Sivalenka Sambhu Prasad (26 January 1911 – 8 June 1972) was a journalist and Indian National Congress politician, who took over the Daily News Paper Andhra Patrika (Daily Telugu language Newspaper), Andhra Sachitra Vara Patrika (Telugu Language Weekly Magazine) and Bharathi (Telugu Language Monthly covering classical Literature) which were published from Chennai City (then Madras) which was the capital of Composite State of Madras (Madras Presidency) from his father-in-law Kasinadhuni Nageswara Rao, the founder of Andhra Patrika group of publications in 1903, inventor of "Amrutanjan", a pain balm with natural ingredients, in 1893 and a freedom-fighter. After taking over he led the group of publications from 1938 to 1972. Rao also bequeathed all properties and Amrutanjan business to Sambhu Prasad, which he ran along with publications. During Sambhu Prasad's lifetime there were many important events in India, including the Second World War, the Independence of India, and much of the life, and the death, of Mahatma Gandhi. He was called "Ayyavaru" (Teacher and Guru) by his employees.
The centenary of his birth was celebrated in 2011 by a function was attended by dignitaries and journalists, including Chief Minister of Andhra Pradesh Konijeti Rosaiah.

== Early life ==
Sambhu Prasad was born to S. Sivabrahmam in the then Madras Presidency. They are the followers of Srouta saivam. He graduated from the Viswa Bharathi University and joined the Indian independence movement. He was a member of the Indian National Congress.

== Education ==
Sivalenka Sambhuprasad graduated from the Santiniketan school founded by Rabindranath Tagore.
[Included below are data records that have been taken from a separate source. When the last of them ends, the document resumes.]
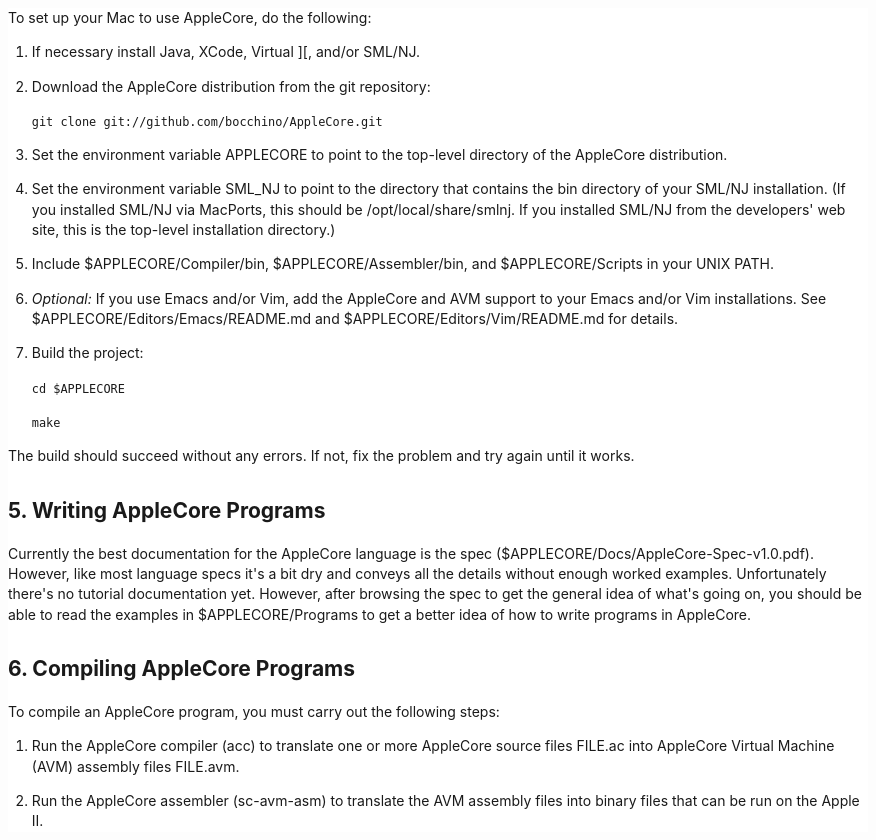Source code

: To set up your Mac to use AppleCore, do the following:

1.  If necessary install Java, XCode, Virtual ][, and/or SML/NJ.

2.  Download the AppleCore distribution from the git repository:

    `git clone git://github.com/bocchino/AppleCore.git`

3.  Set the environment variable APPLECORE to point to the top-level
    directory of the AppleCore distribution.

4.  Set the environment variable SML_NJ to point to the directory that
    contains the bin directory of your SML/NJ installation. (If you
    installed SML/NJ via MacPorts, this should be /opt/local/share/smlnj.
    If you installed SML/NJ from the developers' web site, this is the
    top-level installation directory.) 

5.  Include $APPLECORE/Compiler/bin, $APPLECORE/Assembler/bin, and
    $APPLECORE/Scripts in your UNIX PATH.

6.  _Optional:_ If you use Emacs and/or Vim, add the AppleCore and AVM support
    to your Emacs and/or Vim installations.  See
    $APPLECORE/Editors/Emacs/README.md and $APPLECORE/Editors/Vim/README.md 
    for details.

7.  Build the project:

    `cd $APPLECORE`

    `make`

The build should succeed without any errors.  If not, fix the problem
and try again until it works.

5\. Writing AppleCore Programs
------------------------------

Currently the best documentation for the AppleCore language is the
spec ($APPLECORE/Docs/AppleCore-Spec-v1.0.pdf).  However, like most
language specs it's a bit dry and conveys all the details without
enough worked examples.  Unfortunately there's no tutorial
documentation yet.  However, after browsing the spec to get the
general idea of what's going on, you should be able to read the
examples in $APPLECORE/Programs to get a better idea of how to write
programs in AppleCore.

6\. Compiling AppleCore Programs
--------------------------------

To compile an AppleCore program, you must carry out the following
steps:

1.  Run the AppleCore compiler (acc) to translate one or more AppleCore
    source files FILE.ac into AppleCore Virtual Machine (AVM) assembly
    files FILE.avm.

2.  Run the AppleCore assembler (sc-avm-asm) to translate the AVM
    assembly files into binary files that can be run on the Apple II.
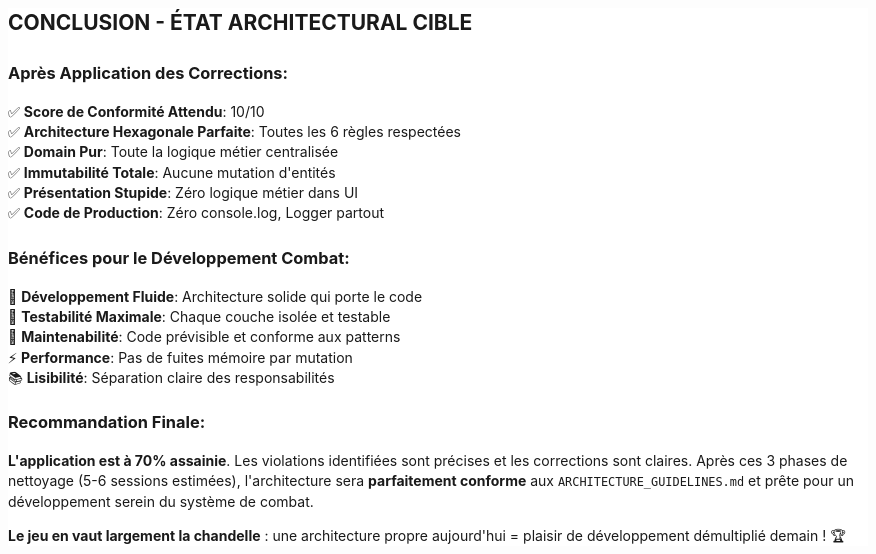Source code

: ## CONCLUSION - ÉTAT ARCHITECTURAL CIBLE

### **Après Application des Corrections**:

✅ **Score de Conformité Attendu**: 10/10  
✅ **Architecture Hexagonale Parfaite**: Toutes les 6 règles respectées  
✅ **Domain Pur**: Toute la logique métier centralisée  
✅ **Immutabilité Totale**: Aucune mutation d'entités  
✅ **Présentation Stupide**: Zéro logique métier dans UI  
✅ **Code de Production**: Zéro console.log, Logger partout  

### **Bénéfices pour le Développement Combat**:

🚀 **Développement Fluide**: Architecture solide qui porte le code  
🧪 **Testabilité Maximale**: Chaque couche isolée et testable  
🔧 **Maintenabilité**: Code prévisible et conforme aux patterns  
⚡ **Performance**: Pas de fuites mémoire par mutation  
📚 **Lisibilité**: Séparation claire des responsabilités  

### **Recommandation Finale**:

**L'application est à 70% assainie**. Les violations identifiées sont précises et les corrections sont claires. Après ces 3 phases de nettoyage (5-6 sessions estimées), l'architecture sera **parfaitement conforme** aux `ARCHITECTURE_GUIDELINES.md` et prête pour un développement serein du système de combat.

**Le jeu en vaut largement la chandelle** : une architecture propre aujourd'hui = plaisir de développement démultiplié demain ! 🏆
== Member of Parliament ==
Sambhu Prasad was elected to the Rajya Sabha in 1952 and served from 3 April 1952 to 2 April 1956. He subsequently served a term in the Legislative Council of Andhra Pradesh States.

== Personal ==
Sambhu Prasad married Kamakshamma. They had two sons and three daughters.

== Death ==

 Sambhu Prasad died on Thursday 8 June 1972 at Chennai.